Work patiently and with a pencil, reasoning out the consequences of
each statement and, where appropriate, its speaker. In your post
examine the ways your thinking changed or developed to accommodate this
task. What was most difficult? How did you arrive at the answers? If you get angry at logic, take a break and read this.
Tuesday, October 30, 2012
What if they held a blog party and nobody posted?
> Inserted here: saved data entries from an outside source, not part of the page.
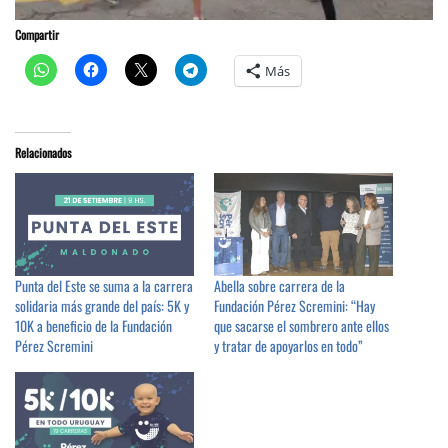
Compartir
Más
Relacionados
Punta del Este se suma a la carrera
Abella sobre carrera de la
solidaria más grande del país: 5K y
Fundación Pérez Scremini: “Hay
10K a beneficio de la Fundación
que sacarse el sombrero ante ellos
Pérez Scremini
y tratar de apoyarlos en todo”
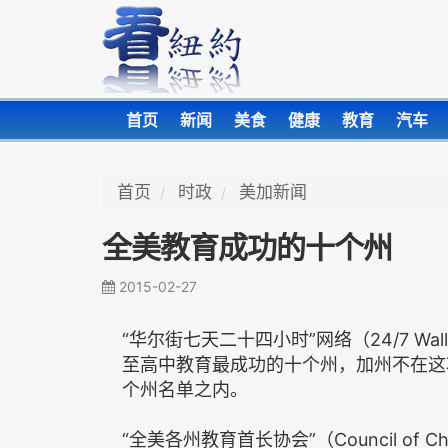
首页
新闻
美食
健康
教育
汽车
首页
时政
美加新闻
全美教育成功的十个州
2015-02-27
“华尔街七天二十四小时”网络（24/7 Wa
至高中教育最成功的十个州，加州不在这
个州名单之内。
“全美各州教育首长协会”（Council of Chie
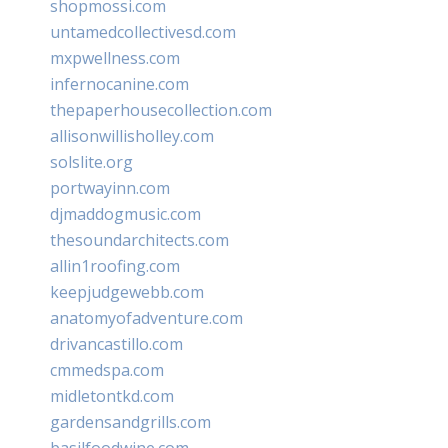
shopmossi.com
untamedcollectivesd.com
mxpwellness.com
infernocanine.com
thepaperhousecollection.com
allisonwillisholley.com
solslite.org
portwayinn.com
djmaddogmusic.com
thesoundarchitects.com
allin1roofing.com
keepjudgewebb.com
anatomyofadventure.com
drivancastillo.com
cmmedspa.com
midletontkd.com
gardensandgrills.com
basilfoodwine.com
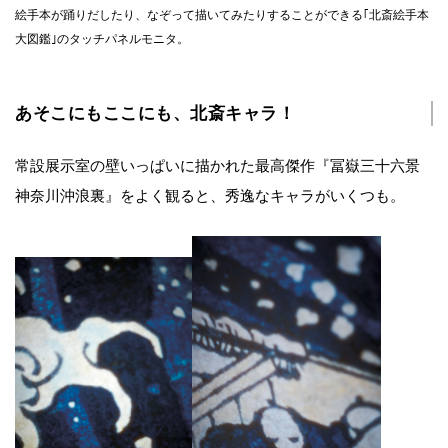
絵手本が踊りだしたり、なぞって描いてみたりすることができる｢北斎絵手本
大図鑑｣のタッチパネルモニタ。
あそこにもここにも、北斎キャラ！
常設展示室の壁いっぱいに描かれた最高傑作『冨嶽三十六景
神奈川沖浪裏』をよく観ると、秀逸なキャラがいくつも。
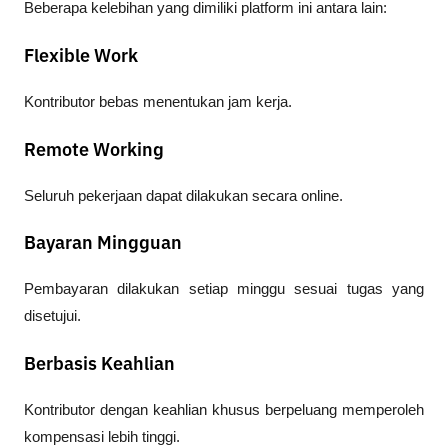
Beberapa kelebihan yang dimiliki platform ini antara lain:
Flexible Work
Kontributor bebas menentukan jam kerja.
Remote Working
Seluruh pekerjaan dapat dilakukan secara online.
Bayaran Mingguan
Pembayaran dilakukan setiap minggu sesuai tugas yang 
disetujui.
Berbasis Keahlian
Kontributor dengan keahlian khusus berpeluang memperoleh 
kompensasi lebih tinggi.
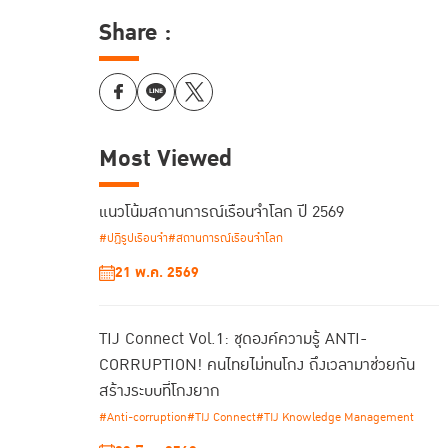
Share :
Most Viewed
แนวโน้มสถานการณ์เรือนจำโลก ปี 2569
#ปฏิรูปเรือนจำ
#สถานการณ์เรือนจำโลก
21 พ.ค. 2569
TIJ Connect Vol.1: ชุดองค์ความรู้ ANTI-
CORRUPTION! คนไทยไม่ทนโกง ถึงเวลามาช่วยกัน
สร้างระบบที่โกงยาก
#Anti-corruption
#TIJ Connect
#TIJ Knowledge Management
We've begun to define the course together and as your last posts show, you have a strong grasp of the ways we are thinking and approaching both issues and knowledge. For Thursday morning, let's all take Jane's advice: post a question that you would like us to tackle together. Delve into your bags of thinky awesomeness and pull out a stumper. We'll chew on some of them together on Thursday and use that process as a way of beginning our relationship with formal logic.
Tuesday, October 23, 2012
There's Something Happening Here
What it is ain't exactly clear. For Tuesday, please write a one paragraph (approximately 500 characters) course description for TOK. Think about what we do, how we do it, and why we're here (in the course, not in existence. That's a different course). If you wish, this could also be an opportunity to suggest reshapings of the course: describe what it is and what it could or should be.
Tuesday, October 16, 2012
Only Uncertainty Is Certain
For your first post in our consideration of Experimental Science as a
way of knowing, please transcribe your science quotation, then provide a
close reading of the text, along the lines of our group work from today. Patiently follow your ideas to their ends,
and embrace multiplicity of meaning. Do this writing for Thursday morning. For next Tuesday, please read and respond to the post below yours from the first round (if you are the final poster from the first round, respond to the first post). Augment your classmate's reading with your own analysis,
both of the text she provides and of her close reading. Critique,
refute, reinforce, explore. We will pick up the discussions in our next classes.
Tuesday, October 9, 2012
It's a Bird, It's a Plane...
Taking the wonderful Colossal as your source, choose an exhibit in which the artist employs some form of creative re-tasking: the use of an object, idea, pattern, material in a way other than that for which it was originally intended. Consider in your writing the ways that your knowledge of the medium's original purpose influences your understanding of the piece(s) the artist has created. Please come to class ready to discuss the work you select, and paste a link to the work into your post (if you click on the title of the article in question you will be redirected to a discrete page).
Friday, October 5, 2012
Who's In Charge Here?
Let's think about free will (follow this for a new reading) and how we choose (you'll need an hour for this one). Do some writing for Tuesday morning in which you reflect on the
decisions you make in the process of decoding these implications. NB: you're writing about your observations of the ways you are thinking, not just what you are thinking. To what extent are your understandings decisions that you control? Are you in command of the knowledge that you create?